The 2025 class is defined by resilience, diversity in both strategy and leadership, and treatments that hold life-changing potential for underserved patients around the world.

Read on to meet the companies—and leaders—redefining biotech. We are pleased to present Fierce Biotech’s 2025 Fierce 15.

Alterome Therapeutics

Targeting the genetic alterations that cause cancer while sparing healthy cells

CEO: Jung Choi
Founded: 2021
Based: San Diego
Clinical focus: Breast and endometrial cancers, colorectal cancer, pancreatic ductal adenocarcinoma, non-small cell lung cancer, solid tumors

What makes Alterome fierce: Alterome Therapeutics was founded with a mission to discover precision medicines that could potentially treat what CEO Jung Choi describes as "some of the scariest cancers out there," including cancers of the pancreas, colon and lungs.

As its name suggests, Alterome’s approach is centered on developing drugs that aim to attack the genetic mutations that cause cancer, while trying to minimize side effects to the body’s healthy cells.

The company’s work is driven by three main factors, Choi said in an interview with Fierce Biotech: "a very deep understanding of the cellular pathways that drive cancer," a fast-paced drug development approach rooted in advanced chemical structure and physics-based design—powered by its Kraken computational chemistry platform—and a team of "relentless" scientists at the core of it all.

"So, that’s how we’ve been able to go from idea to clinic in just three and a half years, with two potentially best-of-their-kind cancer medications," she said.

Those two candidates are now in phase 1 trials.

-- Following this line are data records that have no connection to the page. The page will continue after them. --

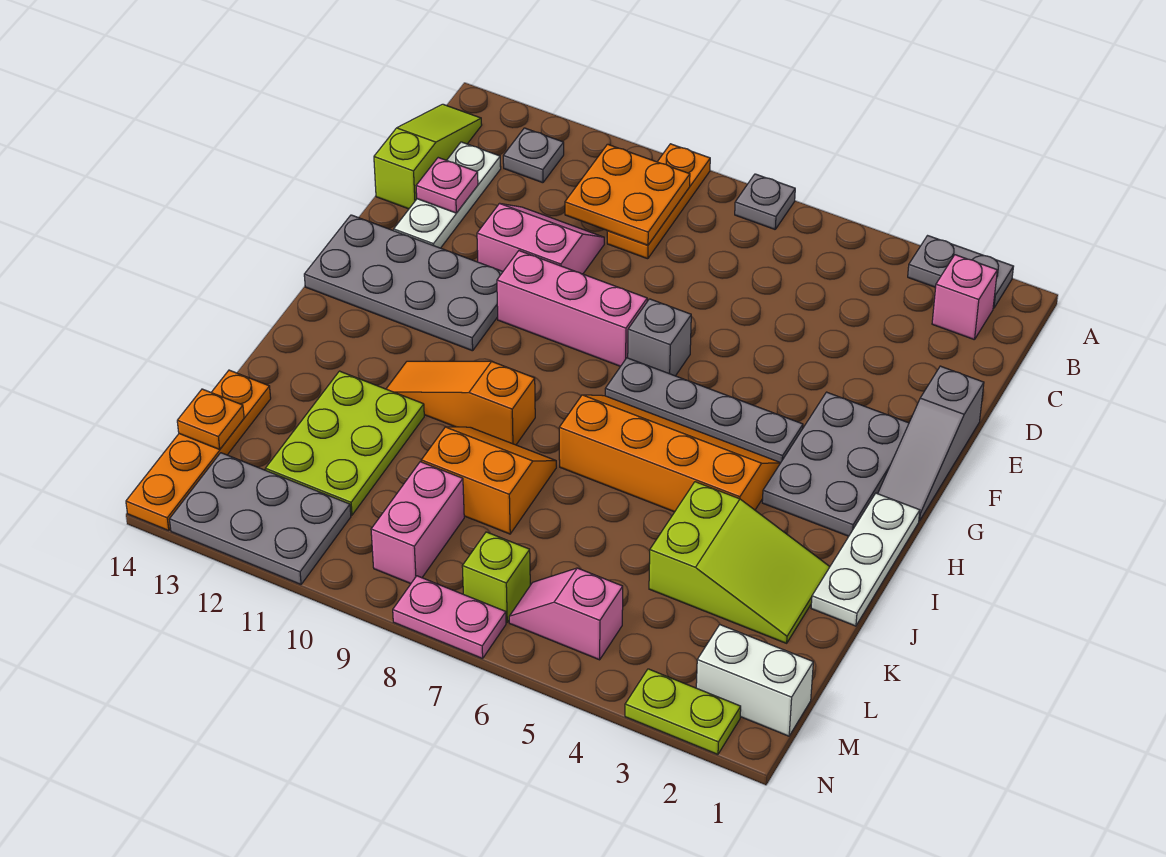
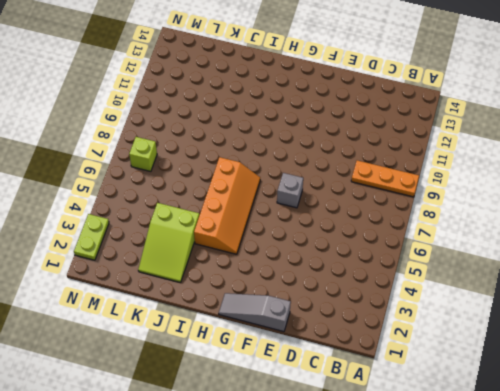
none -> grey 1x2 plate [908,236,1014,308]
none -> grey 1x1 plate [735,174,795,229]
none -> pink 1x1 brick [932,255,997,340]
none -> grey 1x1 plate [503,128,564,183]

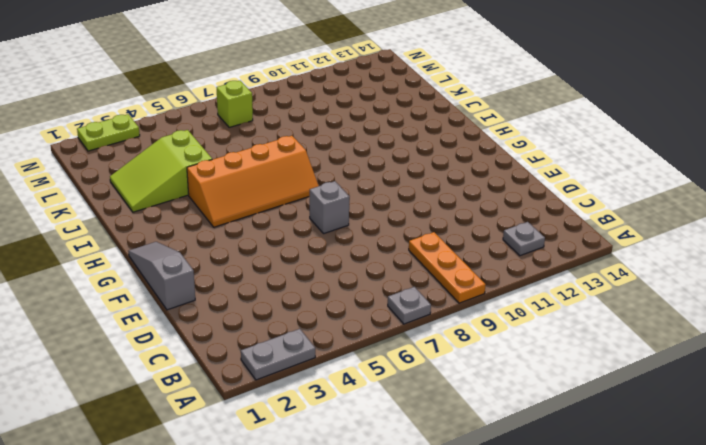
none -> pink 1x1 brick [932,255,997,340]
none -> lime 1x3 slope [374,104,482,209]
none -> white 1x3 plate [394,142,501,248]
none -> pink 2x2 slope [477,203,604,274]

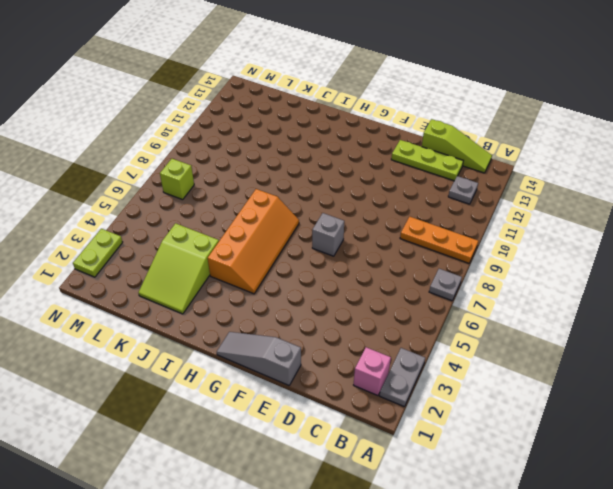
lime 1x3 plate [391,140,463,181] -> white 1x3 plate [394,142,501,248]
none -> pink 2x2 slope [477,203,604,274]
none -> grey 2x3 plate [762,392,909,536]
none -> pink 1x3 brick [497,251,647,366]
none -> grey 2x4 plate [304,215,503,351]

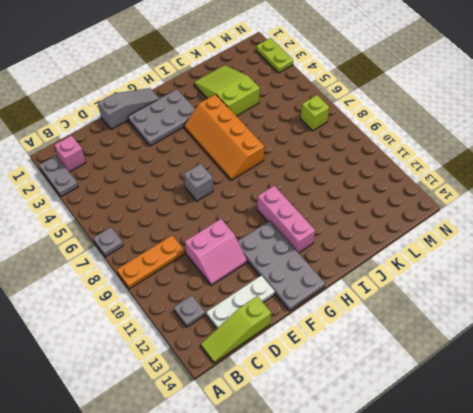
pink 2x2 slope [185,219,247,285] -> pink 2x2 slope turned to [477,203,604,274]
pink 1x3 brick [257,186,315,253] -> pink 1x3 brick moved to [497,251,647,366]
none -> grey 1x4 plate [605,358,803,463]
none -> white 1x3 plate [811,493,920,626]
none -> orange 1x3 slope [386,361,535,445]
none -> orange 2x2 slope [421,427,556,534]

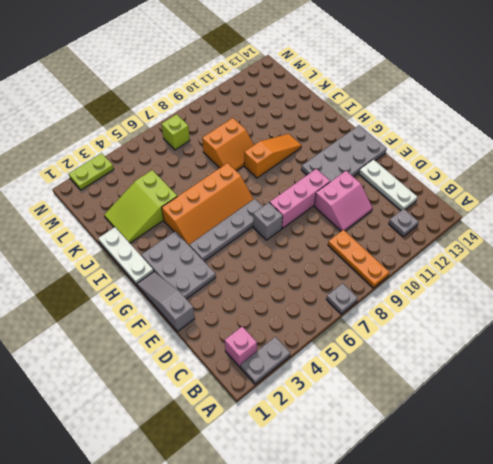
none -> lime 1x3 slope [374,104,482,209]
none -> lime 2x3 plate [265,371,424,515]
none -> orange 1x4 plate [126,370,271,531]
none -> pink 1x2 brick [371,462,464,584]

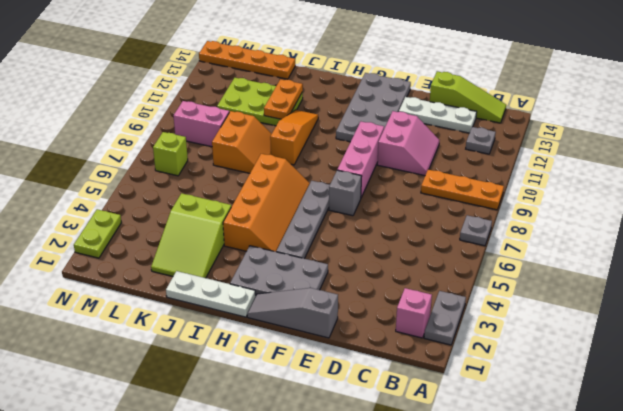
orange 1x2 plate [264,79,303,119] -> none
none -> white 1x2 brick [696,625,813,736]
none -> pink 1x2 slope [509,568,623,660]
none -> grey 2x3 plate [170,453,351,584]
none -> pink 1x2 plate [393,576,506,659]

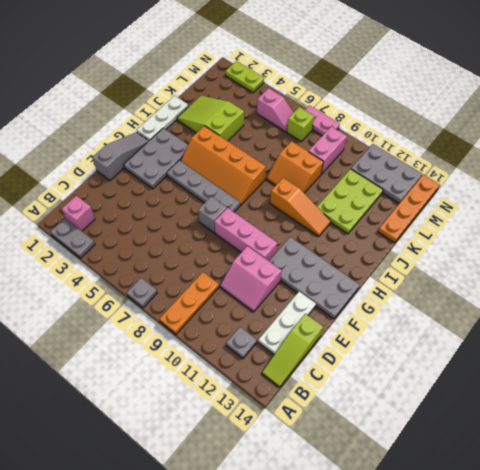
none -> white 1x2 brick [696,625,813,736]
none -> orange 2x2 plate [565,144,690,245]
none -> pink 1x1 plate [416,158,478,213]
none -> orange 1x1 plate [177,389,244,449]

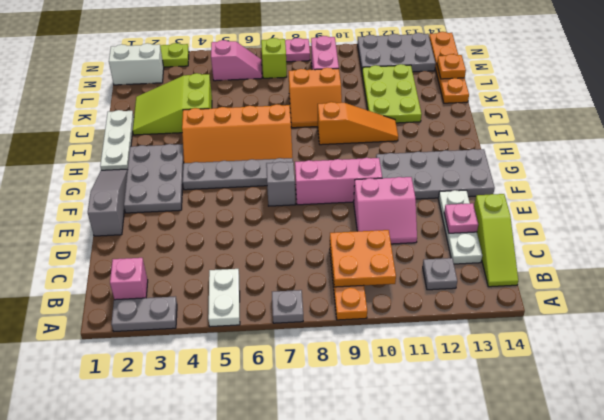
white 1x2 plate [208,269,240,327] -> none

The first is a KRAS selective inhibitor that Choi described as "the Goldilocks of KRAS," because it aims to bridge the gap between KRAS inhibitors that only target specific mutations and those that take aim at all forms of RAS, leading to unwanted toxicities.

Alterome’s take on the approach, then, is an attempt at "hitting KRAS very selectively, but also inhibiting nearly all, if not all, of the KRAS mutations potently and durably," she said, while also inhibiting KRAS whether active or inactive and boasting "very good druglike properties."

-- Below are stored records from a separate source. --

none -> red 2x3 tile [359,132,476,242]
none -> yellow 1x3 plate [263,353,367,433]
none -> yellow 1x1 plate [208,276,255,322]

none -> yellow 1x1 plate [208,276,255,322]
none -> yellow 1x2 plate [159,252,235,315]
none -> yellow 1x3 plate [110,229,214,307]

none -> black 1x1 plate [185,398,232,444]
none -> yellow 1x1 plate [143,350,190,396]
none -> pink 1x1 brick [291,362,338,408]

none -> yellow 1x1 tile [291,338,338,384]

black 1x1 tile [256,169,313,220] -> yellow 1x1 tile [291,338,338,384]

The company believes ALTA3263 is "the best KRAS inhibitor that hits all four characteristics," according to Choi. It’s being studied in colorectal, pancreatic and non-small cell lung cancers.

The other candidate, ALTA2618, is a covalent AKT1 E17K mutation-selective inhibitor that Alterome has developed to target only the mutant form of AKT that drives cancer, while leaving the benign form of the protein alone.

"What’s exciting to us is that, as far as we know, we are the first investigational therapy that’s in the clinic with this approach," Choi said, adding that ALTA2618 is being studied in patients with hormone-positive breast cancer as well as endometrial, ovarian and other AKT1-driven cancers.

Alterome is hoping to keep up the fast pace of development. The company plans first to generate monotherapy data for both candidates in the "not-too-distant future," per Choi, before "moving very quickly" into testing them as part of combination therapies, then taking those results to the FDA for the go-ahead to start registrational studies.

The company’s current and future plans are being helped along by VC funding that most recently included a series B round led by Goldman Sachs Alternatives and closed in the spring of 2024 with $132 million. Like any biotech startup, Choi said Alterome will "do more financing as time goes on," drawing in new backers based on "very meaningful clinical milestones."

Choi joined Alterome earlier this year, fresh off a stint as entrepreneur in residence at Third Rock Ventures and following various roles leading corporate development at Gilead Sciences, Chimerix, InterMune—until it was purchased by Roche in 2014—and Global Blood Therapeutics, through its own 2022 acquisition by Pfizer.